When they first started in the 1500s, Anglicans were known as the Church of England, and the headquarters is still in Canterbury, England. (That is why the head of the Anglicans is called the Archbishop of Canterbury.) In America they are called Episcopalians. It is easy to see how one can go from Church of England to Anglicans (think Anglo-Saxons); but how and when did the name "Episcopalians" come into use? For that, we must go back to colonial America and work our way through the American Revolution and into the 1960s.
As England developed the American colonies, many different English Protestants arrived: Anglicans, Baptists, Methodists, Congregationalists, and Quakers. Nevertheless, Anglicanism was the dominant faith in the colonies. By the mid-1700s, Anglicanism was the established faith in 5 ½ colonies: Virginia, North Carolina, Maryland, South Carolina, Georgia, and the southern part of New York.
But there was no Anglican bishop in the colonies. Why was that a problem? Because
in the Anglican tradition, only a bishop can ordain a priest. So, if you were a colonist and wanted to become an Anglican priest, you had to travel to England, be ordained under a bishop, and then return to America. Not an easy or cheap task.
For that reason, the colonies constantly suffered from too few Anglican priests. but the Anglican churches in the colonies suffered from a greater problem in the eyes of many colonists, especially in the second half of the 1700s: it was connected to England.
In 1775, Paul Revere took his famous ride and the first battle between the colonists and the British occurred at Concord, Massachusetts. The American Revolution began, and people chose sides. And guess who was stuck in the middle? Right, the Anglican churches. Why? The head of these churches is none other than the King of England, the very king who is now your enemy!
Nevertheless, the Anglican churches did not die out because many members were loyal to their local churches, regardless of the leader in England. After America won its freedom, these churches decided that perhaps a name change was in order. Therefore, at a meeting of 3 clergy and 24 lay delegates on November 9, 1780 in Chestertown, Maryland, the decision was made that "the Church formerly known in the Province as the Church of England should now be called the Protestant Episcopal Church."
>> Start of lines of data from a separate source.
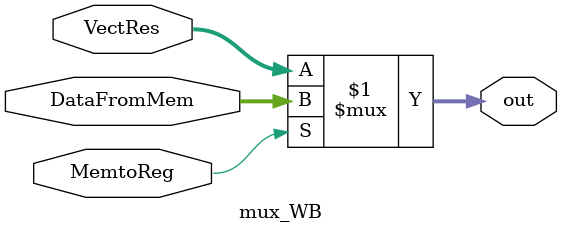
<source format=sv>
module mux_WB (input logic [63:0] DataFromMem, VectRes,
					input logic MemtoReg,
					output logic [63:0] out);
					
		assign out = ( MemtoReg ) ? DataFromMem : VectRes;

endmodule 
</source>
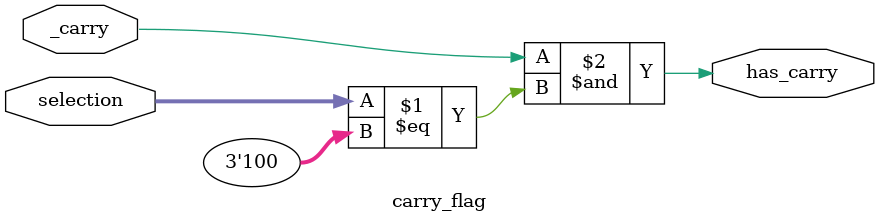
<source format=sv>
module carry_flag(input logic _carry,input logic[2:0] selection, 
													output logic has_carry);
			
	assign has_carry = _carry & (selection == 3'b100); 
		//100 represents addition or substraction
													
endmodule 
</source>
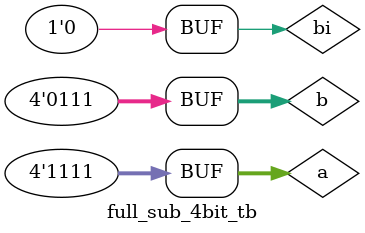
<source format=v>
module full_sub_4bit_tb; 
wire [3:0]d;
wire bo;
reg [3:0] a,b;
reg bi;
full_sub_4bit f(d,bo,a,b,bi);
initial 
begin
	a = 4'd0; b = 4'd0; bi = 1'd0;
	#10;
    a = 4'd10; b = 4'd4; bi = 1'd1;
	#10;
    a = 4'd6; b = 4'd8; bi = 1'd0;
	#10;
    a = 4'd2; b = 4'd1; bi = 1'd1;
	#10;
    a = 4'd15; b = 4'd7; bi = 1'd0;
	#10;

end
initial begin
    $dumpfile("wave.vcd"); //  iverilog -o wave full_sub.v tb_4bit.v
    $dumpvars(0, full_sub_4bit_tb); // vvp wave
end
endmodule
</source>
Why Episcopal you may ask? Because the denomination used bishops, and "Episcopal" is from the Greek (overseer) and Latin (bishop). (Catholics, Orthodox, and Methodists also use bishops, though their names are not based on their church structure.) Why Protestant? Because the Catholic Church used bishops and they wanted to distance themselves from the Catholics. Finally, in 1967, the General Convention decided to delete the word "Protestant" from their title.
And that is how the Episcopal Church gets its name. One further note: not all Episcopal and Anglican churches are part of the 77 million "Anglican communion" linked to Canterbury. Over time, some members have grown dissatisfied with the larger Anglican community and have separated and formed smaller Anglican denominations.